--- BRANO PROPOSTO ---
Fortnite e noob ovvero il pericoloso bullismo informatico
Nell’ultimo mese mi sono soffermata a pensare a come si trascorrevano le giornate durante la mia infanzia e adolescenza.
Sono figlia degli anni Ottanta e quindi dei giochi nei cortili, delle merende pane e cioccolata con gli amici e dei cartoni animati che si vestivano ancora di storie con una morale e un’anima.
Appartengo ad un’epoca in cui ancora ci si svagava con poco ma in un tempo in cui ancora il dialogo faceva da padrone e si viveva forse con più emozione, con più curiosità e con più stimoli creativi.
Sono mamma di un bambino di undici anni che nel tempo libero, insieme agli amici, si dedica aimé ai moderni giochi attualmente disponibili nel web e sui più comuni strumenti quali la nota play station piuttosto che xbox.
---
- **DOMANDE DI STUDIO**:
a: Nel brano su Fortnite e il bullismo informatico, quanti anni ha il bambino di cui si parla?
b: Ricopia dal brano su Fortnite e il bullismo informatico il tratto che va da "Appartengo ad un’epoca" fino a "più stimoli creativi.".
--- VOCI ESTRATTE ---
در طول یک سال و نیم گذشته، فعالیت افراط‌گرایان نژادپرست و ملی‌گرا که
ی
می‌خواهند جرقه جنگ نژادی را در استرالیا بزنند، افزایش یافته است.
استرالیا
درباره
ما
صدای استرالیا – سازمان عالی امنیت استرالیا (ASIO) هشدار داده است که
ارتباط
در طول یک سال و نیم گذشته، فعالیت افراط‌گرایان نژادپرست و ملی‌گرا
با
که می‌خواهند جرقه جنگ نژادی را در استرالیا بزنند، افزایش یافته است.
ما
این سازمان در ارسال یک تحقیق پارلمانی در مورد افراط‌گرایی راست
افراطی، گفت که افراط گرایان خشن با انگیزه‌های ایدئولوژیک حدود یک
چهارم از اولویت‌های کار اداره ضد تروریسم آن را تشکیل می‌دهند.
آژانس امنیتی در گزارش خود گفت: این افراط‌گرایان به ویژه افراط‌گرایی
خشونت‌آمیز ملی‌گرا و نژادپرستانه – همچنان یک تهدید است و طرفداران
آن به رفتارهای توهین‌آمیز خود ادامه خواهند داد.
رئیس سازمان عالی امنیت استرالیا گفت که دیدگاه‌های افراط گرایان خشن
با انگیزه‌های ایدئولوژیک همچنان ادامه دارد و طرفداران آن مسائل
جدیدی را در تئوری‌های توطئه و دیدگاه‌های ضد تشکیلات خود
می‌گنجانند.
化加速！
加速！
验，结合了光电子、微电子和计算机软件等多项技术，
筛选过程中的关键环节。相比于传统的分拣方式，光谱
---
--- VOCI ESTRATTE ---
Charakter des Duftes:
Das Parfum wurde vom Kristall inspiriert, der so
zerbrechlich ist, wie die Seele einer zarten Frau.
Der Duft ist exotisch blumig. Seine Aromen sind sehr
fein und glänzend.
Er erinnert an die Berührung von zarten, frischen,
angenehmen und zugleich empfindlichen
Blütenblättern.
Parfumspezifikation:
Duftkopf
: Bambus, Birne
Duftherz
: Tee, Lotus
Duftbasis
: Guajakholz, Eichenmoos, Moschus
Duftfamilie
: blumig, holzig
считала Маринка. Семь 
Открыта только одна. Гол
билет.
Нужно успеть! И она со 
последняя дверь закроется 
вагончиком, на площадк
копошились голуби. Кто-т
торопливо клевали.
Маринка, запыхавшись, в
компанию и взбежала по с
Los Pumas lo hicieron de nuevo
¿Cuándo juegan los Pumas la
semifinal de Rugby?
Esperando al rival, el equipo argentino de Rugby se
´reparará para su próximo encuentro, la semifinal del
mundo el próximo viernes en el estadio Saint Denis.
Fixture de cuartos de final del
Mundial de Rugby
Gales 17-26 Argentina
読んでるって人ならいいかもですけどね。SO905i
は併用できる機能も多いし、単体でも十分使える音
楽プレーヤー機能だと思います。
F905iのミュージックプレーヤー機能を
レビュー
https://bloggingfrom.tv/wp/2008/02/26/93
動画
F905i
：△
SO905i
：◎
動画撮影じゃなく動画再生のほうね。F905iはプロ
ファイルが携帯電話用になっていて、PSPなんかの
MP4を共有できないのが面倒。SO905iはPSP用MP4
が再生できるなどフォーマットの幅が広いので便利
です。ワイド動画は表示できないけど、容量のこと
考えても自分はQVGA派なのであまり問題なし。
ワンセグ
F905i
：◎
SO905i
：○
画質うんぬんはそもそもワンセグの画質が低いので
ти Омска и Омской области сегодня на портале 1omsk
---
- **SOLUZIONI DELL'ESERCIZIO**:
a: Undici anni.

b:
Appartengo ad un’epoca in cui ancora ci si svagava con poco ma in un tempo in cui ancora il dialogo faceva da padrone e si viveva forse con più emozione, con più curiosità e con più stimoli creativi.